ACTIONS TO TAKE:
1 – Using the edpop_explorer documentation excerpt, decide whether each statement agrees with it. Answer yes or no, and quote the words that decide it. (a) Marc21BibliographicalRecord has Marc21DataMixin and BibliographicalRecord as its bases. (b) get_fields always returns at least one field. (c) Marc21Data is based on RawData.
2 – Restate the paragraph beginning "get_all_subfields(fieldnumber: str" from the edpop_explorer documentation excerpt as a short list that keeps its main facts.
3 – Retype everything in the edpop_explorer documentation excerpt from "A combination of" down to "do not occur.".
─── EXCERPT TO READ ───
COUNTRY = rdflib.term.URIRef('https://dhstatic.hum.uu.nl/edpop-records/0.1.0/country')¶

LOCALITY = rdflib.term.URIRef('https://dhstatic.hum.uu.nl/edpop-records/0.1.0/locality')¶

location_type: URIRef | None = None¶

class edpop_explorer.Marc21BibliographicalReaderMixin¶: Bases: Reader, ABC

class edpop_explorer.Marc21BibliographicalRecord(from_reader: Type[Reader])¶

Bases: Marc21DataMixin, BibliographicalRecord

A combination of BibliographicalRecord and Marc21DataMixin.

class edpop_explorer.Marc21Data(fields: List[Marc21Field] = <factory>, controlfields: Dict[str, str]=<factory>, picafields: List[Marc21Field] = <factory>, raw: dict = <factory>)¶

Bases: RawData

Python representation of the data inside a Marc21 record

controlfields: Dict[str, str]¶

fields: List[Marc21Field]¶

get_all_subfields(fieldnumber: str, subfield: str, picaxml=False) → List[str]¶: Return a list of subfields that matches the requested field number and subfield. May return an empty list if the field and subfield do not occur.

get_fields(fieldnumber: str, picaxml=False) → List[Marc21Field]¶: Return a list of fields with a given field number. May return an empty list if field does not occur.
─── RECORDS ───
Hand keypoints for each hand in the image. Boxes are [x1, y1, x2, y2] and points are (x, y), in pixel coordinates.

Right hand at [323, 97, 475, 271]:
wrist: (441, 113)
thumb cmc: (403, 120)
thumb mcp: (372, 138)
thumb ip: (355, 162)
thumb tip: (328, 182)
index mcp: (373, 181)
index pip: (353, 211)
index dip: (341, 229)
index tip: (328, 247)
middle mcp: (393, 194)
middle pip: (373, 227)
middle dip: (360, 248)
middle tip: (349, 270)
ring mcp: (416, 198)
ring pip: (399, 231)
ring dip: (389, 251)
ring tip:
───
─── RECORDS ───
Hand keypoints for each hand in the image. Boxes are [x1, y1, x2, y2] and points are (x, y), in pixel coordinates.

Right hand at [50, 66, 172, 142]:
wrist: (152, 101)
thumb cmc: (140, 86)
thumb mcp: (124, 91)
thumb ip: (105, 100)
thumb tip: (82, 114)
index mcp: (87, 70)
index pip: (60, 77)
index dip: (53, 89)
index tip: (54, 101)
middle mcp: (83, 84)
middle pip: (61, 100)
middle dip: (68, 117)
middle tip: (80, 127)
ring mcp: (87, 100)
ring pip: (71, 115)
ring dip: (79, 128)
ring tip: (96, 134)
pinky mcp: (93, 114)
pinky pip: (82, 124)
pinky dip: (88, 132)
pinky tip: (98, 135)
───
─── RECORDS ───
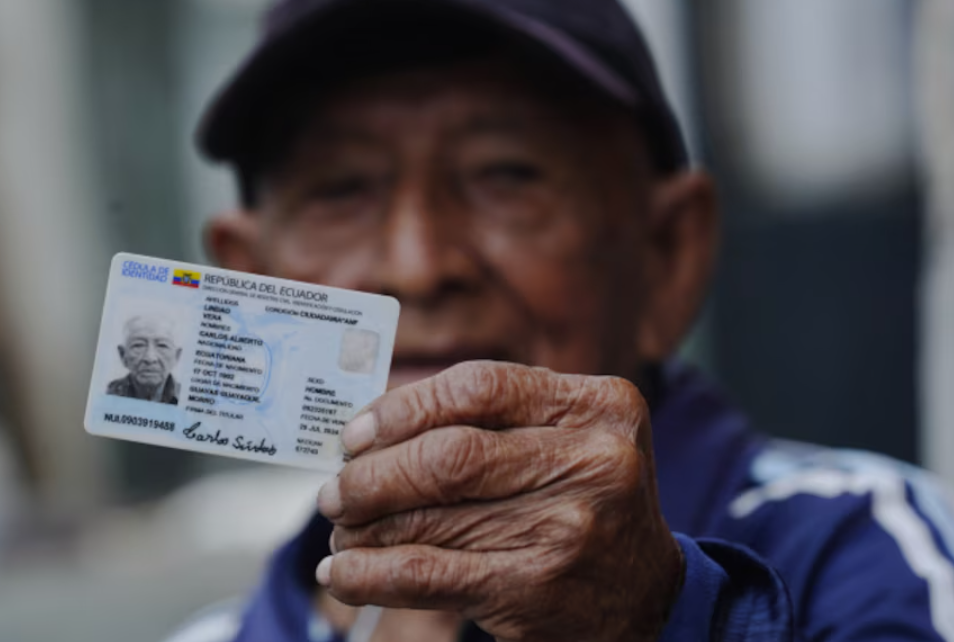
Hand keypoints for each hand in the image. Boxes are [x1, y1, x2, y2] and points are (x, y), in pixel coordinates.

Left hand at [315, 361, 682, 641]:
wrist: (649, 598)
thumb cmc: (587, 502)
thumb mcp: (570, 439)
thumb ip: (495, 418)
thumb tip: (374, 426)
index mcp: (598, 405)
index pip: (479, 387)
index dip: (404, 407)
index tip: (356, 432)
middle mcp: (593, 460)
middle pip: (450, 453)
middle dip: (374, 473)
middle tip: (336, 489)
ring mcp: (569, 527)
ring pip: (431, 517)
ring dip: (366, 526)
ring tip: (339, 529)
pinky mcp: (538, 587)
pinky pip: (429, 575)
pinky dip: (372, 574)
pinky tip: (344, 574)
───
ANSWERS TO THIS EXERCISE:
1 –
(a) Yes: "Bases: Marc21DataMixin, BibliographicalRecord"
(b) No: "May return an empty list if field does not occur."
(c) Yes: "Bases: RawData"

2 –
- Signature: get_all_subfields(fieldnumber: str, subfield: str, picaxml=False) → List[str]
- Returns the subfields that match the requested field number and subfield.
- Returns an empty list if that field and subfield do not occur.

3 –
A combination of BibliographicalRecord and Marc21DataMixin.

class edpop_explorer.Marc21Data(fields: List[Marc21Field] = <factory>, controlfields: Dict[str, str]=<factory>, picafields: List[Marc21Field] = <factory>, raw: dict = <factory>)¶

Bases: RawData

Python representation of the data inside a Marc21 record

controlfields: Dict[str, str]¶

fields: List[Marc21Field]¶

get_all_subfields(fieldnumber: str, subfield: str, picaxml=False) → List[str]¶: Return a list of subfields that matches the requested field number and subfield. May return an empty list if the field and subfield do not occur.